Source: Cisco Talos Blog
Author: Philippe Laulheret
URL: https://blog.talosintelligence.com/revault-when-your-soc-turns-against-you/
ONE SENTENCE SUMMARY:
Talos revealed multiple vulnerabilities in Dell’s ControlVault3 firmware, posing significant security risks across over 100 laptop models.
MAIN POINTS:
- Reported vulnerabilities in ControlVault3 firmware and Windows APIs termed “ReVault.”
- Vulnerabilities affect over 100 Dell laptop models, primarily in Latitude and Precision series.
- ReVault attack enables persistence even after Windows reinstalls.
- Physical compromise grants attackers admin privileges without login credentials.
- Vulnerabilities include out-of-bounds, arbitrary free, stack-overflow, and unsafe deserialization issues.
- Attack scenarios include post-compromise pivot and physical tampering.
- Significant risk of leaking key security material and unnoticed firmware implants.
- Attackers can exploit vulnerabilities by accessing the USH board.
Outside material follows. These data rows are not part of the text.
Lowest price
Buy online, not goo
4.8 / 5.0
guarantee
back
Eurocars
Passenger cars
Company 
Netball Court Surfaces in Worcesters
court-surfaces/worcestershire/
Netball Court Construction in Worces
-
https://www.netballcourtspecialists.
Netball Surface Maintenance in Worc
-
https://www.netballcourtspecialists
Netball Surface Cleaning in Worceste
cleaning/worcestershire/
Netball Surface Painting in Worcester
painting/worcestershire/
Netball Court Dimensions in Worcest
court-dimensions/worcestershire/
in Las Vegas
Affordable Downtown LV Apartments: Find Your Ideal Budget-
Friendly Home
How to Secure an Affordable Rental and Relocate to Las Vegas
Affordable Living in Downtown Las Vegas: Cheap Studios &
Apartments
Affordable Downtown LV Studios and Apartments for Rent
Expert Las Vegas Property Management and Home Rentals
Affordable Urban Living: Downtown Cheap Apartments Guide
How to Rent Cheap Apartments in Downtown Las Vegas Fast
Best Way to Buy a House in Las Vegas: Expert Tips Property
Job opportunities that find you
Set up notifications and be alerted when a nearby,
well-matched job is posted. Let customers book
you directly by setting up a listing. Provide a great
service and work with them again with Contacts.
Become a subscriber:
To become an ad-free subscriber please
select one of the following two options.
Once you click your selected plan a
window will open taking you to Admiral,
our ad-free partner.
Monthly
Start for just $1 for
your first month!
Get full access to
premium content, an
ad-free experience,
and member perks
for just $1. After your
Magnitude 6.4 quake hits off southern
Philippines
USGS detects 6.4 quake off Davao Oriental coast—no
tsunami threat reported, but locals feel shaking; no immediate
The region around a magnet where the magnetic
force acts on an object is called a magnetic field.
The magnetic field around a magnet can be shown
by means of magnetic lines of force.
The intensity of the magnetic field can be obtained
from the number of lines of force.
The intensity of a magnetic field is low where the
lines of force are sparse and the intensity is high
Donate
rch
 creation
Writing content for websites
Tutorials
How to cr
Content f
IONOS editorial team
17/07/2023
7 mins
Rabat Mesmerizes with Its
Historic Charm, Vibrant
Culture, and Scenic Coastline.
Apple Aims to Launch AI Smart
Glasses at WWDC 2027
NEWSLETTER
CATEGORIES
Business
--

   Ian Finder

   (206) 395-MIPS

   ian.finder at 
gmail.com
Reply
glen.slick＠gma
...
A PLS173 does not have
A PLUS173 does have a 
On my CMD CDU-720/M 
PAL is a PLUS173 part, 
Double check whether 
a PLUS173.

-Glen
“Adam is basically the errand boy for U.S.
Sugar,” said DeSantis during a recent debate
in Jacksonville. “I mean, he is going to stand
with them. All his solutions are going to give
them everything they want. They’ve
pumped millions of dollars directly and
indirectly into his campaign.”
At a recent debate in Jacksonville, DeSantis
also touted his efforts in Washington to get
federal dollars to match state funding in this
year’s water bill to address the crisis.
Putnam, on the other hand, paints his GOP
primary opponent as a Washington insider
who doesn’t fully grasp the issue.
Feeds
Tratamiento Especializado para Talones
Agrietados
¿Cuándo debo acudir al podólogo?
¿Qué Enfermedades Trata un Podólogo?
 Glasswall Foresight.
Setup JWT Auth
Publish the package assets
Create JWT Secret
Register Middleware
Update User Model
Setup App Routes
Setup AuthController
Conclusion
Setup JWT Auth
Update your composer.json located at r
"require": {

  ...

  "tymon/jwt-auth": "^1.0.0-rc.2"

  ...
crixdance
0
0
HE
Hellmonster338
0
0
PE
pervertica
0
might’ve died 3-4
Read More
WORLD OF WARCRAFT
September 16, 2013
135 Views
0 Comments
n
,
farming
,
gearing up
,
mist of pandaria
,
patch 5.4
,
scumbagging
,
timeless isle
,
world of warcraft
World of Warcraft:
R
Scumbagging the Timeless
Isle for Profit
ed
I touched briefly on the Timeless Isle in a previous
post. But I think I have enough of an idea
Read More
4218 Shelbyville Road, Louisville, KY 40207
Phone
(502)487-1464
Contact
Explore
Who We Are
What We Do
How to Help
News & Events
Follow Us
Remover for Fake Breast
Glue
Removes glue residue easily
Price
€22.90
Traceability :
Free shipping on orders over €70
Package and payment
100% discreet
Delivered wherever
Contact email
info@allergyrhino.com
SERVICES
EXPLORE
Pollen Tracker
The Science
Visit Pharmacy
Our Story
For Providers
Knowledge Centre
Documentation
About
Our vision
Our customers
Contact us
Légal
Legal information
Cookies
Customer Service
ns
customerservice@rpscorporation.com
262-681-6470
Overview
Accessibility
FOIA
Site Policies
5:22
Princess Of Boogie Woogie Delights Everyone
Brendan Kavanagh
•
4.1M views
- Recommended mitigation involves keeping systems updated and disabling unused security peripherals.
- Detection includes enabling chassis intrusion via BIOS and monitoring Windows logs for anomalies.
TAKEAWAYS:
- Regularly update firmware and software to mitigate vulnerabilities.
- Disable unused security features like fingerprint login to reduce risk.
- Enabling chassis intrusion detection can help identify physical tampering.
- Monitoring Windows logs can detect signs of potential compromise.
- Proactive risk assessments are vital for maintaining secure hardware and software environments.